Em condições idênticas, o Francisco Carvalho… com carros diferentes, Carlos Vieira.

Porque nunca optaste por uma competição com custos mais contidos?

Em 2015, quis fazer uma corrida nos Legends, com um Honda Integra, mas os meus patrocinadores não se interessaram pelo projecto. Aconteceu o mesmo com os Abarth, teria que pagar do próprio bolso e não estou disposto a isso.

O Radical, o Aston Martin, o Lamborghini, o Ginneta, ou o Porsche?

Lamborghini.

A tua pista favorita?

Portimão, mas gostei muito de Ascari, num evento privado em que participei.

Como descreves o correr nas ruas da nossa cidade, no Circuito Internacional de Vila Real?
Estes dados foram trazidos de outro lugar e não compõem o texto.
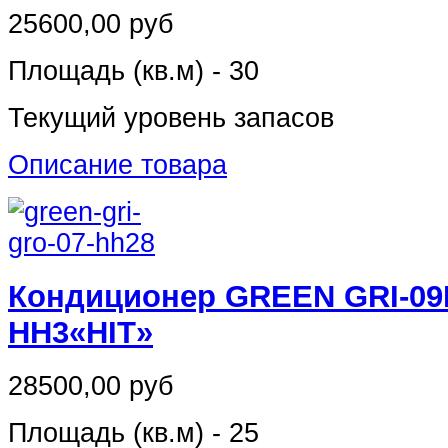
25600,00 руб
Площадь (кв.м) - 30
Текущий уровень запасов
Описание товара
Кондиционер GREEN GRI-09
HH3«HIT»
28500,00 руб
Площадь (кв.м) - 25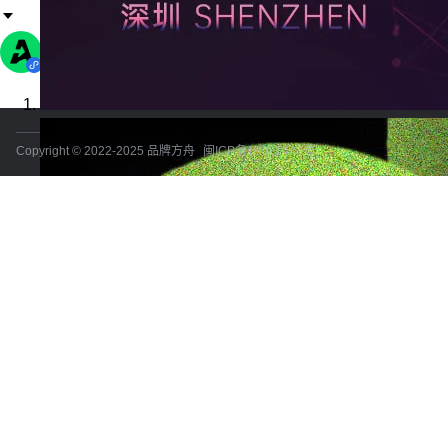
Copyright © 2022-2025 品牌方舟
闽ICP备18021440号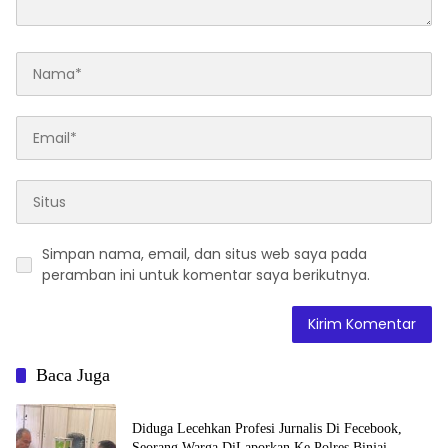
Simpan nama, email, dan situs web saya pada
peramban ini untuk komentar saya berikutnya.
Baca Juga
Diduga Lecehkan Profesi Jurnalis Di Fecebook,
Seorang Warga DiLaporkan Ke Polres Binjai.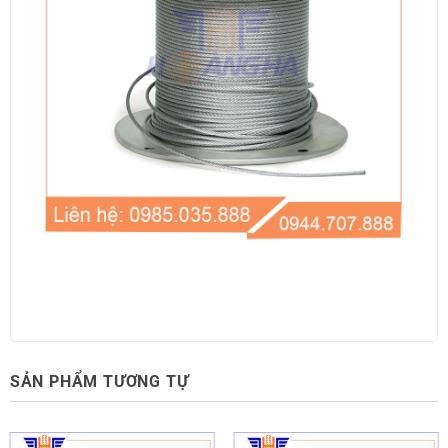
SẢN PHẨM TƯƠNG TỰ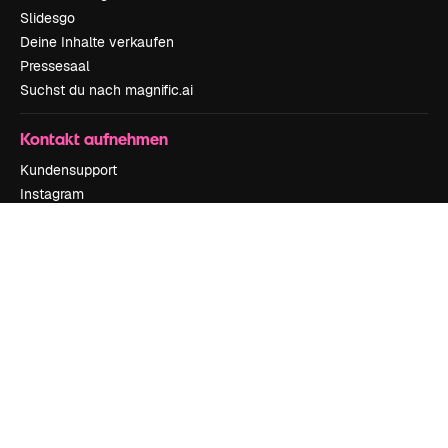
Slidesgo
Deine Inhalte verkaufen
Pressesaal
Suchst du nach magnific.ai
Kontakt aufnehmen
Kundensupport
Instagram
YouTube
LinkedIn
TikTok
Discord
X
Reddit
Copyright © 2010-
2026
Freepik Company S.L.U.
Alle Rechte vorbehalten
.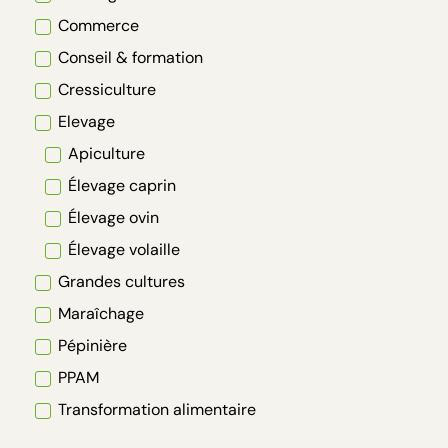
Commerce
Conseil & formation
Cressiculture
Elevage
Apiculture
Élevage caprin
Élevage ovin
Élevage volaille
Grandes cultures
Maraîchage
Pépinière
PPAM
Transformation alimentaire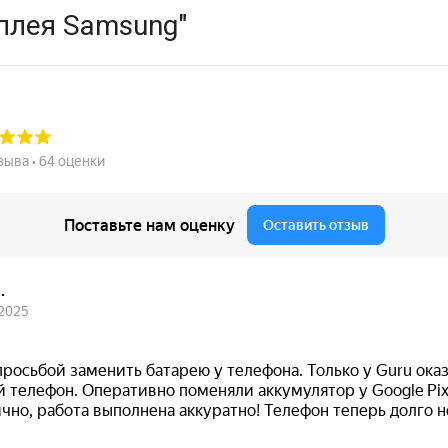
плея Samsung"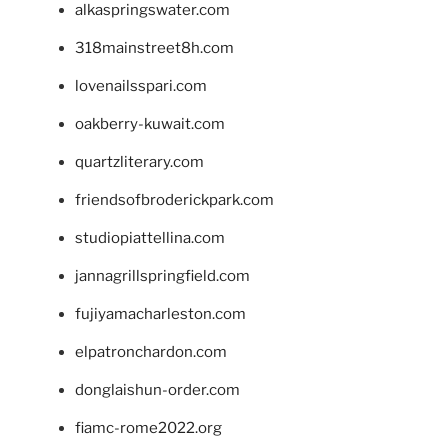
alkaspringswater.com
318mainstreet8h.com
lovenailsspari.com
oakberry-kuwait.com
quartzliterary.com
friendsofbroderickpark.com
studiopiattellina.com
jannagrillspringfield.com
fujiyamacharleston.com
elpatronchardon.com
donglaishun-order.com
fiamc-rome2022.org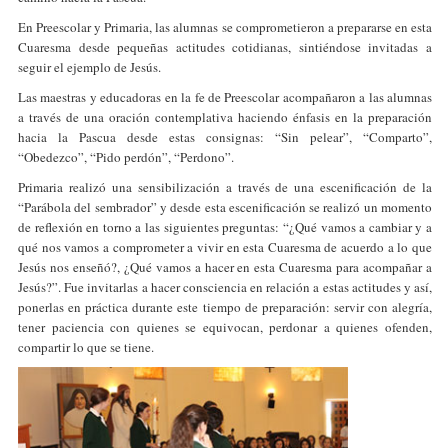
En Preescolar y Primaria, las alumnas se comprometieron a prepararse en esta
Cuaresma desde pequeñas actitudes cotidianas, sintiéndose invitadas a
seguir el ejemplo de Jesús.
Las maestras y educadoras en la fe de Preescolar acompañaron a las alumnas
a través de una oración contemplativa haciendo énfasis en la preparación
hacia la Pascua desde estas consignas: “Sin pelear”, “Comparto”,
“Obedezco”, “Pido perdón”, “Perdono”.
Primaria realizó una sensibilización a través de una escenificación de la
“Parábola del sembrador” y desde esta escenificación se realizó un momento
de reflexión en torno a las siguientes preguntas: “¿Qué vamos a cambiar y a
qué nos vamos a comprometer a vivir en esta Cuaresma de acuerdo a lo que
Jesús nos enseñó?, ¿Qué vamos a hacer en esta Cuaresma para acompañar a
Jesús?”. Fue invitarlas a hacer consciencia en relación a estas actitudes y así,
ponerlas en práctica durante este tiempo de preparación: servir con alegría,
tener paciencia con quienes se equivocan, perdonar a quienes ofenden,
compartir lo que se tiene.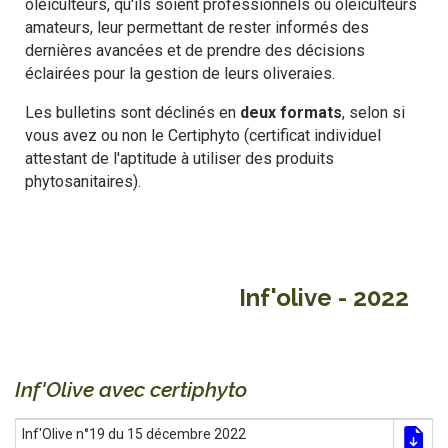
oléiculteurs, qu'ils soient professionnels ou oléiculteurs
amateurs, leur permettant de rester informés des
dernières avancées et de prendre des décisions
éclairées pour la gestion de leurs oliveraies.
Les bulletins sont déclinés en
deux formats
, selon si
vous avez ou non le Certiphyto (certificat individuel
attestant de l'aptitude à utiliser des produits
phytosanitaires).
Inf'olive - 2022
Inf'Olive avec certiphyto
Inf'Olive n°19 du 15 décembre 2022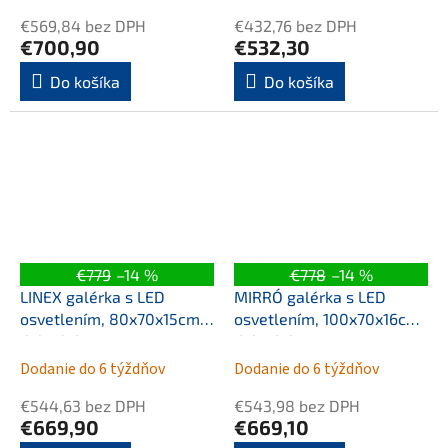
€569,84 bez DPH
€432,76 bez DPH
€700,90
€532,30
Do košíka
Do košíka
€779
–14 %
€778
–14 %
LINEX galérka s LED
MIRRÓ galérka s LED
osvetlením, 80x70x15cm,
osvetlením, 100x70x16cm,
dub Alabama
dub Alabama
Dodanie do 6 týždňov
Dodanie do 6 týždňov
€544,63 bez DPH
€543,98 bez DPH
€669,90
€669,10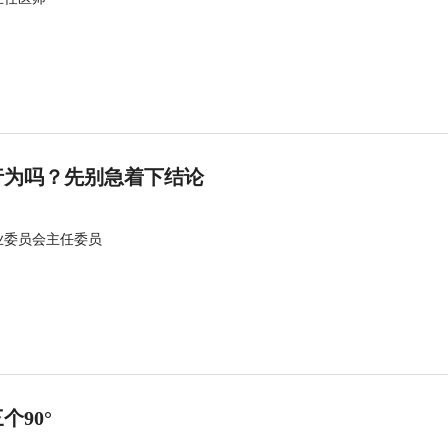
行为吗？先别急着下结论
业委员会主任委员
90°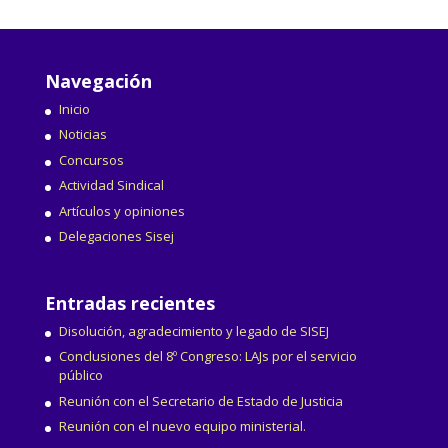
Navegación
Inicio
Noticias
Concursos
Actividad Sindical
Artículos y opiniones
Delegaciones Sisej
Entradas recientes
Disolución, agradecimiento y legado de SISEJ
Conclusiones del 8º Congreso: LAJs por el servicio
público
Reunión con el Secretario de Estado de Justicia
Reunión con el nuevo equipo ministerial.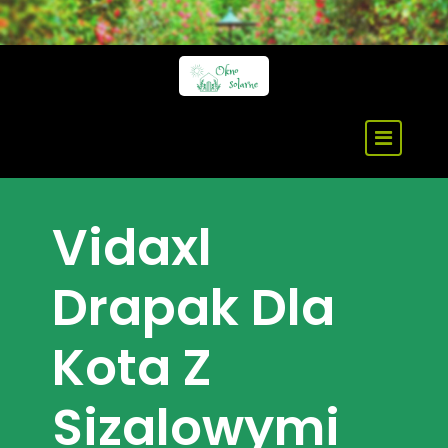
Skip
to
content
Vidaxl
Drapak Dla
Kota Z
Sizalowymi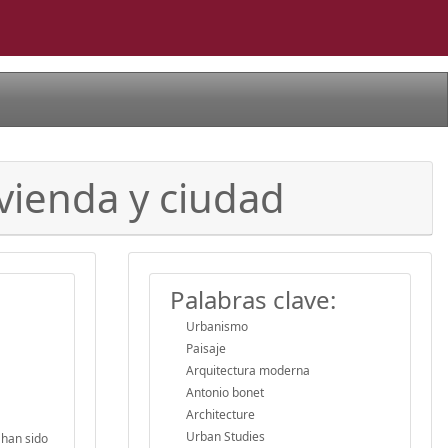
ivienda y ciudad
Palabras clave:
Urbanismo
Paisaje
Arquitectura moderna
Antonio bonet
Architecture
Urban Studies
 han sido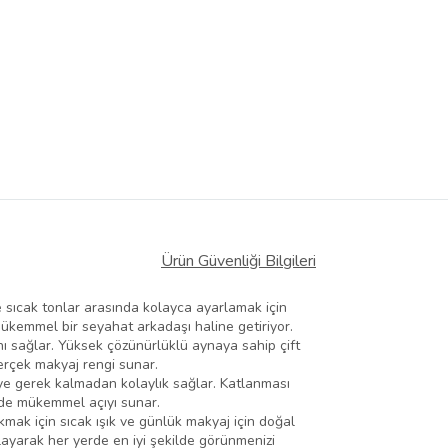
Ürün Güvenliği Bilgileri
e sıcak tonlar arasında kolayca ayarlamak için
 mükemmel bir seyahat arkadaşı haline getiriyor.
nı sağlar. Yüksek çözünürlüklü aynaya sahip çift
 gerçek makyaj rengi sunar.
ye gerek kalmadan kolaylık sağlar. Katlanması
erde mükemmel açıyı sunar.
mak için sıcak ışık ve günlük makyaj için doğal
ağlayarak her yerde en iyi şekilde görünmenizi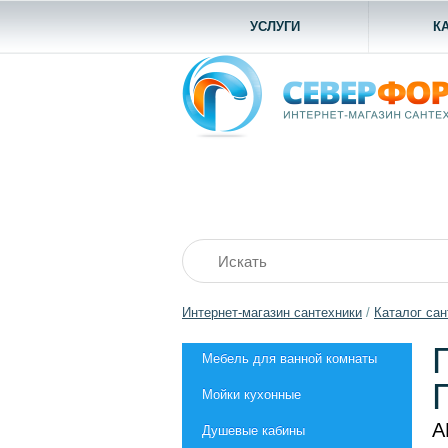
УСЛУГИ
К
Интернет-магазин сантехники
/
Каталог сан
Мебель для ванной комнаты
Мойки кухонные
А
Душевые кабины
É único por tudo! Traçado e especialmente pelo público! O único senão é ter que se ser um pouco conservador para não comprometer a chegada à meta.

Obrigado Carlos Alonso, por teres aceite colaborar com o Desportivo Transmontano. Desejamos a melhor das sortes para a tua vida pessoal, profissional e desportiva.